Directions for this task
Nothing but the lines from the one containing "Figure 6. Improved simple microvalve" through the end of the data below should appear in the answer, each exact and free of pictures.

Data for processing
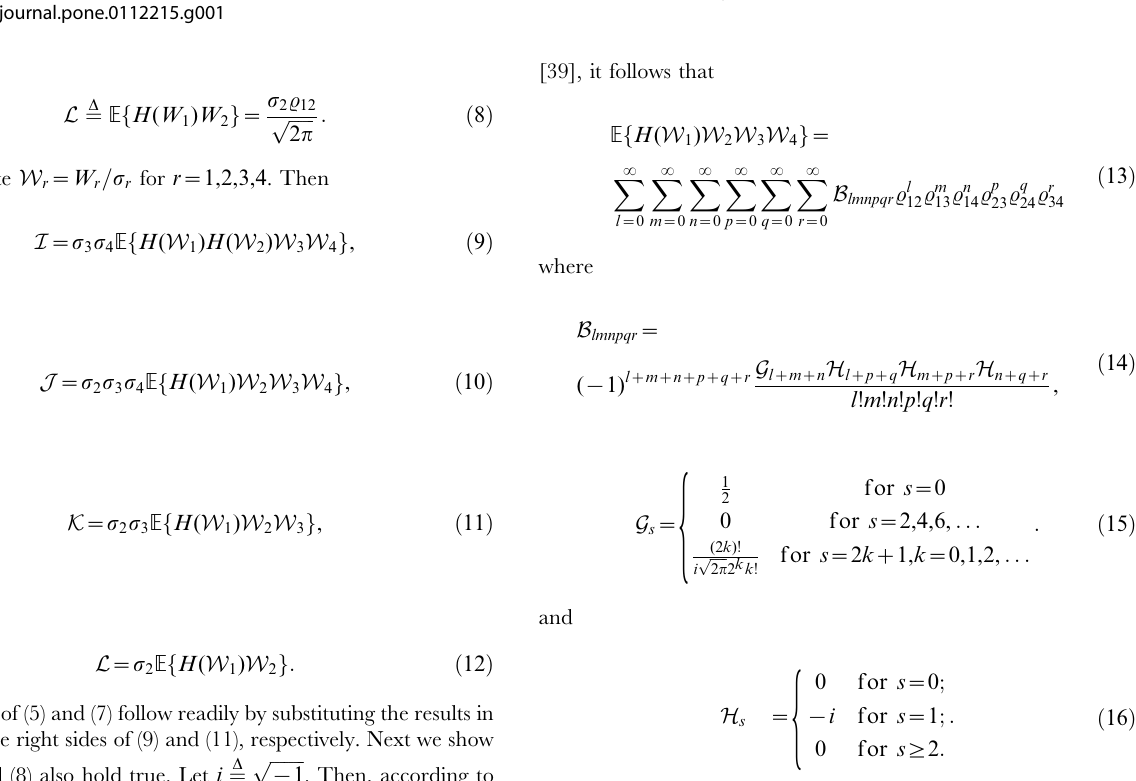
Figure 1. The numerical verification of (21), the expectation of r H in Theorem 1. The number of samples is chose as n ~ 100 . In the vertically up direction, r ’ is decreasing following f 1,0, { 1 g respectively; whereas e corresponds to a increasing trend in the horizontally right direction, following f 0 : 02,0 : 04,0 : 06,0 : 08 g respectively. It shows a good agreement between the simulation result (circles) and the theoretical computation (solid lines) in each subplot. As a reference, the contamination-free version (49) is also posted together (see dashed curves).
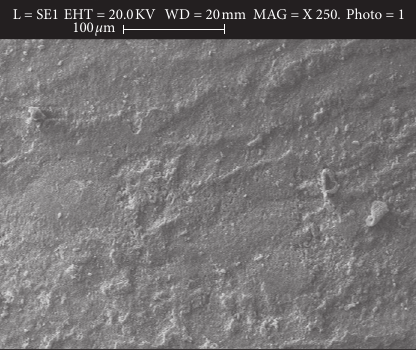
Figure 5: Electro-micrograph showing microporosities with micromechanical retention of adhesive remnants in TM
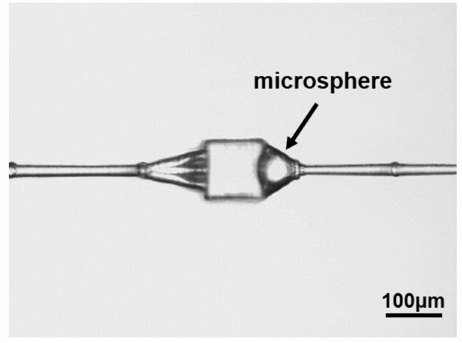
Figure 6. Improved simple microvalve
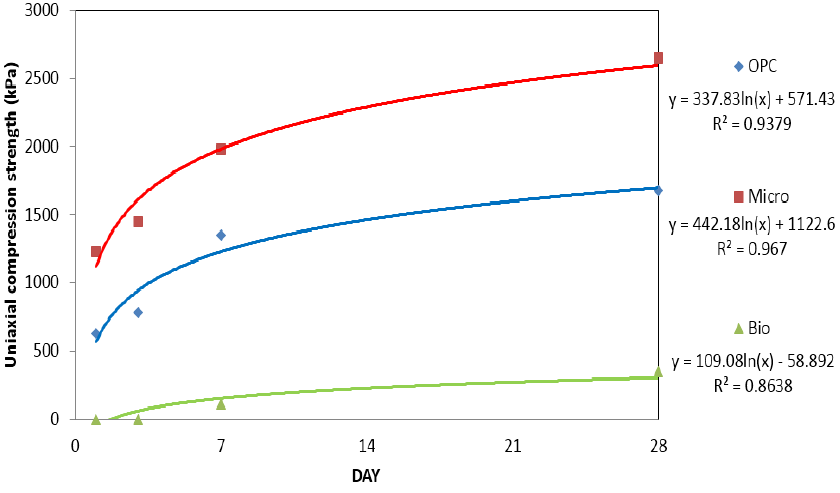
Figure 4. Uniaxial compression strength graphs for OPC, micro cement and bio grouting material. Table 2. Uniaxial compression strengths of OPC, micro cement and bio grouting material. Curing Time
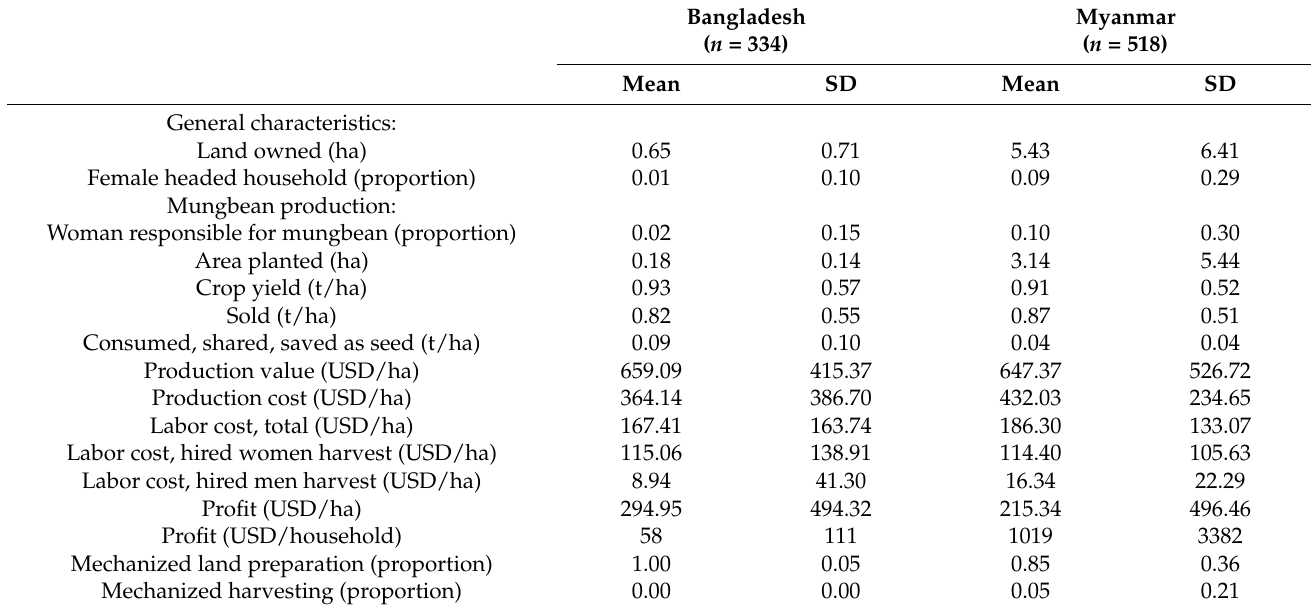
Table 3. Sample characteristics of mungbean producing households in Bangladesh and Myanmar, 2019.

Solution for this exercise
Figure 6. Improved simple microvalve
Figure 4. Uniaxial compression strength graphs for OPC, micro cement and bio grouting material. Table 2. Uniaxial compression strengths of OPC, micro cement and bio grouting material. Curing Time
Table 3. Sample characteristics of mungbean producing households in Bangladesh and Myanmar, 2019.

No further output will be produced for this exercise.